Marquesas butterflyfish
- Conservation status: Least Concern (IUCN 3.1)

Scientific classification
- Kingdom: Animalia
- Phylum: Chordata
- Class: Actinopterygii
- Order: Acanthuriformes
- Family: Chaetodontidae
- Genus: Chaetodon
- Subgenus: Rhombochaetodon
- Species: C. declivis
- Binomial name: Chaetodon declivis Randall, 1975

= Marquesas butterflyfish =

- Genus: Chaetodon
- Species: declivis
- Authority: Randall, 1975
- Conservation status: LC

Species of fish

The Marquesas butterflyfish (Chaetodon declivis) is a species of marine ray-finned fish, in the family Chaetodontidae, found in the central Pacific Ocean.

==Description==
The Marquesas butterflyfish has a silvery-white body marked with black spots, with the upper posterior section featuring a blackish, wedge-shaped area. A yellow vertical band runs through the eye. The dorsal fin is yellowish-orange while the caudal fin is yellow. They are known to a total length of 12 cm.

==Distribution==
The Marquesas butterflyfish is to the Central Pacific Ocean and is primarily found in the Line Islands in the United States Minor Outlying Islands, Phoenix Islands in French Polynesia and Kiribati and Marquesas in French Polynesia.

==Habitat and biology==
This species inhabits rocky and sandy seabeds and is an oviparous species which forms pairs for breeding. It is found at depths of between 20 and 80 m. In the wild this omnivorous species feeds on coral polyps, fanworms, crustaceans, tunicates and algae.

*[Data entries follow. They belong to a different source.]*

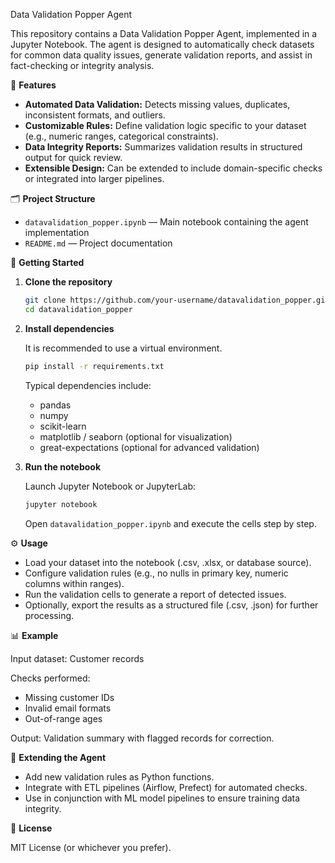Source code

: Data Validation Popper Agent

This repository contains a Data Validation Popper Agent, implemented in a Jupyter Notebook. The agent is designed to automatically check datasets for common data quality issues, generate validation reports, and assist in fact-checking or integrity analysis.

📌 **Features**

- **Automated Data Validation:** Detects missing values, duplicates, inconsistent formats, and outliers.
- **Customizable Rules:** Define validation logic specific to your dataset (e.g., numeric ranges, categorical constraints).
- **Data Integrity Reports:** Summarizes validation results in structured output for quick review.
- **Extensible Design:** Can be extended to include domain-specific checks or integrated into larger pipelines.

🗂 **Project Structure**

- `datavalidation_popper.ipynb`   — Main notebook containing the agent implementation
- `README.md`                     — Project documentation

🚀 **Getting Started**

1. **Clone the repository**
	```bash
	git clone https://github.com/your-username/datavalidation_popper.git
	cd datavalidation_popper
	```

2. **Install dependencies**

	It is recommended to use a virtual environment.

	```bash
	pip install -r requirements.txt
	```

	Typical dependencies include:
	- pandas
	- numpy
	- scikit-learn
	- matplotlib / seaborn (optional for visualization)
	- great-expectations (optional for advanced validation)

3. **Run the notebook**

	Launch Jupyter Notebook or JupyterLab:
	```bash
	jupyter notebook
	```

	Open `datavalidation_popper.ipynb` and execute the cells step by step.

⚙️ **Usage**

- Load your dataset into the notebook (.csv, .xlsx, or database source).
- Configure validation rules (e.g., no nulls in primary key, numeric columns within ranges).
- Run the validation cells to generate a report of detected issues.
- Optionally, export the results as a structured file (.csv, .json) for further processing.

📊 **Example**

Input dataset: Customer records

Checks performed:
- Missing customer IDs
- Invalid email formats
- Out-of-range ages

Output: Validation summary with flagged records for correction.

🔧 **Extending the Agent**

- Add new validation rules as Python functions.
- Integrate with ETL pipelines (Airflow, Prefect) for automated checks.
- Use in conjunction with ML model pipelines to ensure training data integrity.

📄 **License**

MIT License (or whichever you prefer).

==Taxonomy and etymology==
The Marquesas butterflyfish was first formally described in 1975 by the American ichthyologist John Ernest Randall, the type locality was recorded as Hanauu Bay on Fatu Hiva in the Marquesas Islands. The specific species name, declivis is derived from Latin, meaning "sloping", refers to the diagonally sloping dark patch on its upper body and fins. Populations of similar fishes in Marshall Islands are believed to be hybrids of C. declivis and butterflyfish (Chaetodon burgessi)

==Utilization ==
Historical, The Marquesas butterflyfish was collected for the aquarium trade, but its commercial demand has declined since 2006.